- [Task prompt] The answer must restate the listing word for word, without its images.
[Start of section]
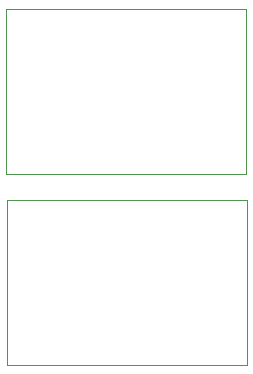
<source format=gm1>
%MOIN*%
%OFA0B0*%
%FSLAX46Y46*%
%IPPOS*%
%LPD*%
%ADD10C,0.0019685039370078744*%
%ADD21C,0.0019685039370078744*%
%LPD*%
G01*
D10*
X0000799999Y0000000000D02*
X0000799999Y0000549999D01*
X0000000000Y0000000000D02*
X0000799999Y0000000000D01*
X0000000000Y0000549999D02*
X0000000000Y0000000000D01*
X0000000000Y0000549999D02*
X0000799999Y0000549999D01*
G04 next file*
%LPD*%
G04 Gerber Fmt 4.6, Leading zero omitted, Abs format (unit mm)*
G04 Created by KiCad (PCBNEW (5.1.10)-1) date 2021-10-03 13:09:16*
G01*
G04 APERTURE LIST*
G04 APERTURE END LIST*
D21*
X0000797637Y0000636614D02*
X0000797637Y0001186614D01*
X-0000002362Y0000636614D02*
X0000797637Y0000636614D01*
X-0000002362Y0001186614D02*
X-0000002362Y0000636614D01*
X-0000002362Y0001186614D02*
X0000797637Y0001186614D01*
M02*
</source>
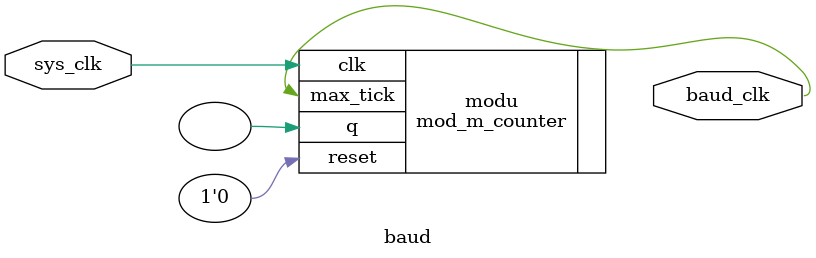
<source format=v>
`timescale 1us / 1us
/* XTAL_CLK = 3072000, 
	BAUD = 9600, 
	CLK_DIV = XTAL_CLK / (BAUD * 16) ---> 20
*/
module baud(
		input sys_clk,
		output baud_clk				
	);
	//mod_m_counter #(.N(9), .M(41)) modu(		// 100 MHz
	mod_m_counter #(.N(9), .M(20)) modu(			//50 MHz
		.clk(sys_clk),
		.reset(1'b0),
		.q(),
		.max_tick(baud_clk)
	);

endmodule

</source>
[End of section]
- [Task answer]
<source format=gm1>
%MOIN*%
%OFA0B0*%
%FSLAX46Y46*%
%IPPOS*%
%LPD*%
%ADD10C,0.0019685039370078744*%
%ADD21C,0.0019685039370078744*%
%LPD*%
G01*
D10*
X0000799999Y0000000000D02*
X0000799999Y0000549999D01*
X0000000000Y0000000000D02*
X0000799999Y0000000000D01*
X0000000000Y0000549999D02*
X0000000000Y0000000000D01*
X0000000000Y0000549999D02*
X0000799999Y0000549999D01*
G04 next file*
%LPD*%
G04 Gerber Fmt 4.6, Leading zero omitted, Abs format (unit mm)*
G04 Created by KiCad (PCBNEW (5.1.10)-1) date 2021-10-03 13:09:16*
G01*
G04 APERTURE LIST*
G04 APERTURE END LIST*
D21*
X0000797637Y0000636614D02*
X0000797637Y0001186614D01*
X-0000002362Y0000636614D02*
X0000797637Y0000636614D01*
X-0000002362Y0001186614D02*
X-0000002362Y0000636614D01*
X-0000002362Y0001186614D02*
X0000797637Y0001186614D01*
M02*
</source>
<source format=v>
`timescale 1us / 1us
/* XTAL_CLK = 3072000, 
	BAUD = 9600, 
	CLK_DIV = XTAL_CLK / (BAUD * 16) ---> 20
*/
module baud(
		input sys_clk,
		output baud_clk				
	);
	//mod_m_counter #(.N(9), .M(41)) modu(		// 100 MHz
	mod_m_counter #(.N(9), .M(20)) modu(			//50 MHz
		.clk(sys_clk),
		.reset(1'b0),
		.q(),
		.max_tick(baud_clk)
	);

endmodule

</source>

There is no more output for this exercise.